A bag of M&Ms and the probability of getting a red one

[bry32321]

A bag contains 50 M&Ms; 10 of them are red.

(a) If half of the M&Ms are eaten, what is the probability that 5 red ones were among them?

My work:

P(5 red) = (((10 choose 5)(40 choose 20))/(50 choose 25) = 0.27

(b) If half of the M&Ms are eaten, Find the probability that 5 red ones are among the remaining M&Ms

My work:

P(red remaining) = ((10 choose 5)(15 choose 5))/(25 choose 10) = 0.23

(c) If half of the M&Ms are eaten, how many red M&Ms can you expect to be among them?

This part I had no idea how to do.


I am not sure if any of these are right or even close to being right. Can someone help explain all three parts?
Thank you!

 

[soroban]

Hello, bry32321!

A bag contains 50 M&Ms; 10 of them are red.

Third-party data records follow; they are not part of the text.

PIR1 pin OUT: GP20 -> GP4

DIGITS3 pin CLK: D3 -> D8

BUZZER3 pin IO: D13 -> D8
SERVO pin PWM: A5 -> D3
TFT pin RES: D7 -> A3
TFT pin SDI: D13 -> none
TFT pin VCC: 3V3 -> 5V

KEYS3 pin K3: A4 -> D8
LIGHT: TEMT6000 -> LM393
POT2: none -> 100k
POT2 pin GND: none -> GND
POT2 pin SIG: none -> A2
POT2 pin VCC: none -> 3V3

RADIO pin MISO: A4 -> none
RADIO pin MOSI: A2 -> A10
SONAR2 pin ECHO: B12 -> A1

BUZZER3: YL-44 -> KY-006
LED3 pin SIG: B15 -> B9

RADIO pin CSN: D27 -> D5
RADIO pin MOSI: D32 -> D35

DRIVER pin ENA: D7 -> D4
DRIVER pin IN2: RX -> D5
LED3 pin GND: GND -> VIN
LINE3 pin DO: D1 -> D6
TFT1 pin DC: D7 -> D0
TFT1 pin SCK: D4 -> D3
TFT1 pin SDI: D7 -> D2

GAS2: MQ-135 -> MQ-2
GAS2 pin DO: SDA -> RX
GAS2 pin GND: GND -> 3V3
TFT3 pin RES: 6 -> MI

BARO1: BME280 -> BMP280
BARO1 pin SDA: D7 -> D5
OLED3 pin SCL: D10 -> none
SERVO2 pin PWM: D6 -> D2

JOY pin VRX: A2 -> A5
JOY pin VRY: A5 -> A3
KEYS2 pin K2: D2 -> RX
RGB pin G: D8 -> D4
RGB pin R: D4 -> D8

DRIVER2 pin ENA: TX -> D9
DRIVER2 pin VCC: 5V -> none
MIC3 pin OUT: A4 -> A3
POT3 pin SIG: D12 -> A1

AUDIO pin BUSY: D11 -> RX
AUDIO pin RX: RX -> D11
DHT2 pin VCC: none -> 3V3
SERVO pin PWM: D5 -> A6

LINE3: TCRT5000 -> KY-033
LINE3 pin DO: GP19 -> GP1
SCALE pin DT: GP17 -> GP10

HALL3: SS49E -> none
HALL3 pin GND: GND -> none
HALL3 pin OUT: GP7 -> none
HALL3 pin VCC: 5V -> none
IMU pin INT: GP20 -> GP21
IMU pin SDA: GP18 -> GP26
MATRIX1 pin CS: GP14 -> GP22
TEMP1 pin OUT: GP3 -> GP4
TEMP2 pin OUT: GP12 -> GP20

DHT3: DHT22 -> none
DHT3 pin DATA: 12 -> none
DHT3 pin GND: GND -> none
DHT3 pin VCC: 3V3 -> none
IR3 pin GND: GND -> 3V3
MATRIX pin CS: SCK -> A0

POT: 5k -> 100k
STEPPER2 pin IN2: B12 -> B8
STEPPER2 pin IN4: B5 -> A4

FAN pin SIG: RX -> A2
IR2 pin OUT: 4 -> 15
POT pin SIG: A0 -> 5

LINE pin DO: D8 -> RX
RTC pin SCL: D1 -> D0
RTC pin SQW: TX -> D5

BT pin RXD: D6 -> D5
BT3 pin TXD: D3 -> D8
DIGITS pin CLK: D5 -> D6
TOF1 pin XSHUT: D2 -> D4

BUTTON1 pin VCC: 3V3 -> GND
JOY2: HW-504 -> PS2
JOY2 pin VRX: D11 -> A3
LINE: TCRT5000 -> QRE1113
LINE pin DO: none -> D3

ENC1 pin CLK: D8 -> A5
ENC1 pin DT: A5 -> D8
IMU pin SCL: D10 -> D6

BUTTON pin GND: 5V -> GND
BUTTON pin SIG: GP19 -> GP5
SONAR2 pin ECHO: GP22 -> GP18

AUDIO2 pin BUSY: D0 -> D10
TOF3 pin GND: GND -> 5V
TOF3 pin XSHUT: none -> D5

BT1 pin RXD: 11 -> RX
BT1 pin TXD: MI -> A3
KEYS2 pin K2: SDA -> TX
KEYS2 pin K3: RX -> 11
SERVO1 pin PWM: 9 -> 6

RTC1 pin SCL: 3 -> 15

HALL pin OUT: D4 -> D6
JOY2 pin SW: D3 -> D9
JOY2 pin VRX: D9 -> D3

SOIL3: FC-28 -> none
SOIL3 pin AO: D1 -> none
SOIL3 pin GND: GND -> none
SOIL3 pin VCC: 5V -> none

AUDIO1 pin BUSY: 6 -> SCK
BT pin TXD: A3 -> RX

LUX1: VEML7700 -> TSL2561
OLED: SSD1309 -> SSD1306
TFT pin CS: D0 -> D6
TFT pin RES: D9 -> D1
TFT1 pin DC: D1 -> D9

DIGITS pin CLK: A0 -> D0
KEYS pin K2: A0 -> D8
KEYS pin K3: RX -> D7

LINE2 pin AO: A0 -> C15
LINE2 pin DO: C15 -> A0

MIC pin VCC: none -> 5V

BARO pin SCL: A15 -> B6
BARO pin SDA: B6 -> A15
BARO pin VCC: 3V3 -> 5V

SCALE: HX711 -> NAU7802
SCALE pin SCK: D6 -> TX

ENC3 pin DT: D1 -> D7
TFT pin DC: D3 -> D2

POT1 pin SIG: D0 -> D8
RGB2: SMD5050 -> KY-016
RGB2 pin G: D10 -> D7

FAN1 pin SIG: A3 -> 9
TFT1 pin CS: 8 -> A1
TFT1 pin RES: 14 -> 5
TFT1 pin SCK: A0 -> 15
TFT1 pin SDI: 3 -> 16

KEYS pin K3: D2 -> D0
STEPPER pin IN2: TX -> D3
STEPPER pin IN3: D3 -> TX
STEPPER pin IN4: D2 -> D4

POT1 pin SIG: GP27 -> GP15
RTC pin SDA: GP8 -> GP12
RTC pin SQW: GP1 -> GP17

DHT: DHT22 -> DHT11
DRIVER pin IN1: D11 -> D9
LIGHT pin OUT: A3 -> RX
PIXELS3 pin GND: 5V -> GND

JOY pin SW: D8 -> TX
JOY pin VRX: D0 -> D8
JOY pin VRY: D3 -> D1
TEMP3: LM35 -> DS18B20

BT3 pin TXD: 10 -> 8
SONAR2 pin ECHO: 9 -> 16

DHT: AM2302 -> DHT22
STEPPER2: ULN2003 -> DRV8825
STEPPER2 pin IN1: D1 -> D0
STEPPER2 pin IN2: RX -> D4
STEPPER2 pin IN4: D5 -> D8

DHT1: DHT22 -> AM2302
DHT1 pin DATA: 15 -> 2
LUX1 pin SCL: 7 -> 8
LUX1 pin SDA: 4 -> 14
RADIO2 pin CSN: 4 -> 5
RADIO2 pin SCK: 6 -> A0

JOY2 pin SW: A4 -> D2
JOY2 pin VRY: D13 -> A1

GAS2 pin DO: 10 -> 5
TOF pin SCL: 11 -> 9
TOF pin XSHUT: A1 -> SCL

(a) If half of the M&Ms are eaten, what is the probability that 5 red ones were among them?

My work: \(\displaystyle P(\text{5 red eaten}) \:=\: \dfrac{{10\choose5}{40\choose20}}{{50\choose25}} \:=\:0.27\)

I haven't checked your arithmetic, but your set-up is correct.

(b) If half of the M&Ms are eaten, find the probability that 5 red ones are among the remaining M&Ms.

My work: \(\displaystyle P(\text{5 red left}) \:=\: \dfrac{{10\choose5}{15\choose5}}{{25\choose10}} \:=\:0.23\)

This is incorrect.

The answer should be the same as part (a).

(c) If half of the M&Ms are eaten, how many red M&Ms can you expect to be among them?

This is an enormous problem!


. . \(\displaystyle \begin{array}{ccc} \text{Reds} && \text{Prob.} \\ \hline \\
0 & \times & \dfrac{{10\choose0}{40\choose25}}{{50\choose25}} \\ \\
1 & \times & \dfrac{{10\choose1}{40\choose24}}{{50\choose25}} \\ \\
2 & \times & \dfrac{{10\choose2}{40\choose23}}{{50\choose25}} \\ \\
\vdots && \vdots \\ \\ 10 & \times & \dfrac{{10\choose10}{40\choose15}}{{50\choose25}} \\ \\ \hline
\end{array}\)


Perform the multiplications and add the results.

 

[pka]

This is an enormous problem!
Perform the multiplications and add the results.

It does not have to be enormous. Look at this tool.

 

[DrPhil]

It does not have to be enormous. Look at this tool.

Even simpler - though perhaps feeling like waving hands -
If half of the population is randomly selected, the expectation for each color is half of its number.

E[red] = (1/2)(total red) = 5

 

[bry32321]

Thank you very much everyone! Very helpful!